Exercise objective: Copy these lines exactly as they appear for all of the items below.

Supplied data:
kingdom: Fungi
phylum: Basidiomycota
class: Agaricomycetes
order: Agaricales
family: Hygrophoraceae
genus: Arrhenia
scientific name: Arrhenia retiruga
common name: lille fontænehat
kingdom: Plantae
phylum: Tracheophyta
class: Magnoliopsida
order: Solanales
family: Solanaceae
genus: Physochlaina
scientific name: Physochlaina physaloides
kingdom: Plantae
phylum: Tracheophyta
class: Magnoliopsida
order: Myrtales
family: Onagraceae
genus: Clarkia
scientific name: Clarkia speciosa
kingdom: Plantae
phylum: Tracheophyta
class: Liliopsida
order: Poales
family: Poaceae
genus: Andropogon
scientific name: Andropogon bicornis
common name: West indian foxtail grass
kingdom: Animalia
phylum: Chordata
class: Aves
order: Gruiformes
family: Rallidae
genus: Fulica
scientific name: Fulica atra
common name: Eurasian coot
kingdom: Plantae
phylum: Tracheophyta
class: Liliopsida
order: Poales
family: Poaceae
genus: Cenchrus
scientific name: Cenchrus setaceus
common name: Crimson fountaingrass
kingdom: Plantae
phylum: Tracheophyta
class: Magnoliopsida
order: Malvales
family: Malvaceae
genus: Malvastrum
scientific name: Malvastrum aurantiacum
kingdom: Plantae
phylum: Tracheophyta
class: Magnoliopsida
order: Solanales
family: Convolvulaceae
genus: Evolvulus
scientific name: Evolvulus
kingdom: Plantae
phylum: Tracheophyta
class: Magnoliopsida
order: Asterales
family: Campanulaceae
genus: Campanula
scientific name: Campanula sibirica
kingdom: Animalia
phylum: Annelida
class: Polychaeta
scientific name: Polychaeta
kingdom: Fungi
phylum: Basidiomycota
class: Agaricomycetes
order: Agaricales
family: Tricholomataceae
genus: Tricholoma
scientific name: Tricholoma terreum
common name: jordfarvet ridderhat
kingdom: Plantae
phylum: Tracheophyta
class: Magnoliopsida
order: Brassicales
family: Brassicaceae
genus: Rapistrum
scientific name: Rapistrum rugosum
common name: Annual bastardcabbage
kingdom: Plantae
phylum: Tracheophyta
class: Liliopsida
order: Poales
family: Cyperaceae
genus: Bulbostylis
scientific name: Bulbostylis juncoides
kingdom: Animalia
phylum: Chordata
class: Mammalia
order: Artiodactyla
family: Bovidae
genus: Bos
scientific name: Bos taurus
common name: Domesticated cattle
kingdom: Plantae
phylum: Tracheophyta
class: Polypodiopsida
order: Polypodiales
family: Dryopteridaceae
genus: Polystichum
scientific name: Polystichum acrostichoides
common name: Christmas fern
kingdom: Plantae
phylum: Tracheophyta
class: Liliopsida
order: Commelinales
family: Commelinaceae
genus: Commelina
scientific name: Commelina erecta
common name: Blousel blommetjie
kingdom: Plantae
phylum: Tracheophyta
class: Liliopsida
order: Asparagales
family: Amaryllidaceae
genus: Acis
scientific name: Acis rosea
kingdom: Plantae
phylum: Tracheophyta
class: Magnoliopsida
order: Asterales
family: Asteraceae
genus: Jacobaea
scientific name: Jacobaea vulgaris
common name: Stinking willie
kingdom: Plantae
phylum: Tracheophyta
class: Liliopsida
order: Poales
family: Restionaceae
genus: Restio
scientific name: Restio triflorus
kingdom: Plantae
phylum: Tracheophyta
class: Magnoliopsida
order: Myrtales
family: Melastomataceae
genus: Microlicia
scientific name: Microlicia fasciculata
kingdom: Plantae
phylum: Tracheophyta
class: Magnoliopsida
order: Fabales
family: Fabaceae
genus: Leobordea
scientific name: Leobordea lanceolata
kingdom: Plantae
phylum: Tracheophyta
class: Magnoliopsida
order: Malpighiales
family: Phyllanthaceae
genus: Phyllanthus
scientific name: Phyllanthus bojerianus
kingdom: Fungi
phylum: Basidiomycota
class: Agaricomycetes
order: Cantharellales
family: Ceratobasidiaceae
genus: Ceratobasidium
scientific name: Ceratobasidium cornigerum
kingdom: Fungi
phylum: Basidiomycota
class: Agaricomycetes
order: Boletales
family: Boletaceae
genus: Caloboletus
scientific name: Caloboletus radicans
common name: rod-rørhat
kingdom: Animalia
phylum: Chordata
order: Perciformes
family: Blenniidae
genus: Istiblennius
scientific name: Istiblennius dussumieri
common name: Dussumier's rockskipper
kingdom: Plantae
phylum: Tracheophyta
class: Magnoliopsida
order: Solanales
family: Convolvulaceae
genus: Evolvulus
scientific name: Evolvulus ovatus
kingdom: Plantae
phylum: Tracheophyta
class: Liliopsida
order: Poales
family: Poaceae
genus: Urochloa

Correct answer:
kingdom: Fungi
phylum: Basidiomycota
class: Agaricomycetes
order: Agaricales
family: Hygrophoraceae
genus: Arrhenia
scientific name: Arrhenia retiruga
common name: lille fontænehat
kingdom: Plantae
phylum: Tracheophyta
class: Magnoliopsida
order: Solanales
family: Solanaceae
genus: Physochlaina
scientific name: Physochlaina physaloides
kingdom: Plantae
phylum: Tracheophyta
class: Magnoliopsida
order: Myrtales
family: Onagraceae
genus: Clarkia
scientific name: Clarkia speciosa
kingdom: Plantae
phylum: Tracheophyta
class: Liliopsida
order: Poales
family: Poaceae
genus: Andropogon
scientific name: Andropogon bicornis
common name: West indian foxtail grass
kingdom: Animalia
phylum: Chordata
class: Aves
order: Gruiformes
family: Rallidae
genus: Fulica
scientific name: Fulica atra
common name: Eurasian coot
kingdom: Plantae
phylum: Tracheophyta
class: Liliopsida
order: Poales
family: Poaceae
genus: Cenchrus
scientific name: Cenchrus setaceus
common name: Crimson fountaingrass
kingdom: Plantae
phylum: Tracheophyta
class: Magnoliopsida
order: Malvales
family: Malvaceae
genus: Malvastrum
scientific name: Malvastrum aurantiacum
kingdom: Plantae
phylum: Tracheophyta
class: Magnoliopsida
order: Solanales
family: Convolvulaceae
genus: Evolvulus
scientific name: Evolvulus
kingdom: Plantae
phylum: Tracheophyta
class: Magnoliopsida
order: Asterales
family: Campanulaceae
genus: Campanula
scientific name: Campanula sibirica
kingdom: Animalia
phylum: Annelida
class: Polychaeta
scientific name: Polychaeta
kingdom: Fungi
phylum: Basidiomycota
class: Agaricomycetes
order: Agaricales
family: Tricholomataceae
genus: Tricholoma
scientific name: Tricholoma terreum
common name: jordfarvet ridderhat
kingdom: Plantae
phylum: Tracheophyta
class: Magnoliopsida
order: Brassicales
family: Brassicaceae
genus: Rapistrum
scientific name: Rapistrum rugosum
common name: Annual bastardcabbage
kingdom: Plantae
phylum: Tracheophyta
class: Liliopsida
order: Poales
family: Cyperaceae
genus: Bulbostylis
scientific name: Bulbostylis juncoides
kingdom: Animalia
phylum: Chordata
class: Mammalia
order: Artiodactyla
family: Bovidae
genus: Bos
scientific name: Bos taurus
common name: Domesticated cattle
kingdom: Plantae
phylum: Tracheophyta
class: Polypodiopsida
order: Polypodiales
family: Dryopteridaceae
genus: Polystichum
scientific name: Polystichum acrostichoides
common name: Christmas fern
kingdom: Plantae
phylum: Tracheophyta
class: Liliopsida
order: Commelinales
family: Commelinaceae
genus: Commelina
scientific name: Commelina erecta
common name: Blousel blommetjie
kingdom: Plantae
phylum: Tracheophyta
class: Liliopsida
order: Asparagales
family: Amaryllidaceae
genus: Acis
scientific name: Acis rosea
kingdom: Plantae
phylum: Tracheophyta
class: Magnoliopsida
order: Asterales
family: Asteraceae
genus: Jacobaea
scientific name: Jacobaea vulgaris
common name: Stinking willie
kingdom: Plantae
phylum: Tracheophyta
class: Liliopsida
order: Poales
family: Restionaceae
genus: Restio
scientific name: Restio triflorus
kingdom: Plantae
phylum: Tracheophyta
class: Magnoliopsida
order: Myrtales
family: Melastomataceae
genus: Microlicia
scientific name: Microlicia fasciculata
kingdom: Plantae
phylum: Tracheophyta
class: Magnoliopsida
order: Fabales
family: Fabaceae
genus: Leobordea
scientific name: Leobordea lanceolata
kingdom: Plantae
phylum: Tracheophyta
class: Magnoliopsida
order: Malpighiales
family: Phyllanthaceae
genus: Phyllanthus
scientific name: Phyllanthus bojerianus
kingdom: Fungi
phylum: Basidiomycota
class: Agaricomycetes
order: Cantharellales
family: Ceratobasidiaceae
genus: Ceratobasidium
scientific name: Ceratobasidium cornigerum
kingdom: Fungi
phylum: Basidiomycota
class: Agaricomycetes
order: Boletales
family: Boletaceae
genus: Caloboletus
scientific name: Caloboletus radicans
common name: rod-rørhat
kingdom: Animalia
phylum: Chordata
order: Perciformes
family: Blenniidae
genus: Istiblennius
scientific name: Istiblennius dussumieri
common name: Dussumier's rockskipper
kingdom: Plantae
phylum: Tracheophyta
class: Magnoliopsida
order: Solanales
family: Convolvulaceae
genus: Evolvulus
scientific name: Evolvulus ovatus
kingdom: Plantae
phylum: Tracheophyta
class: Liliopsida
order: Poales
family: Poaceae
genus: Urochloa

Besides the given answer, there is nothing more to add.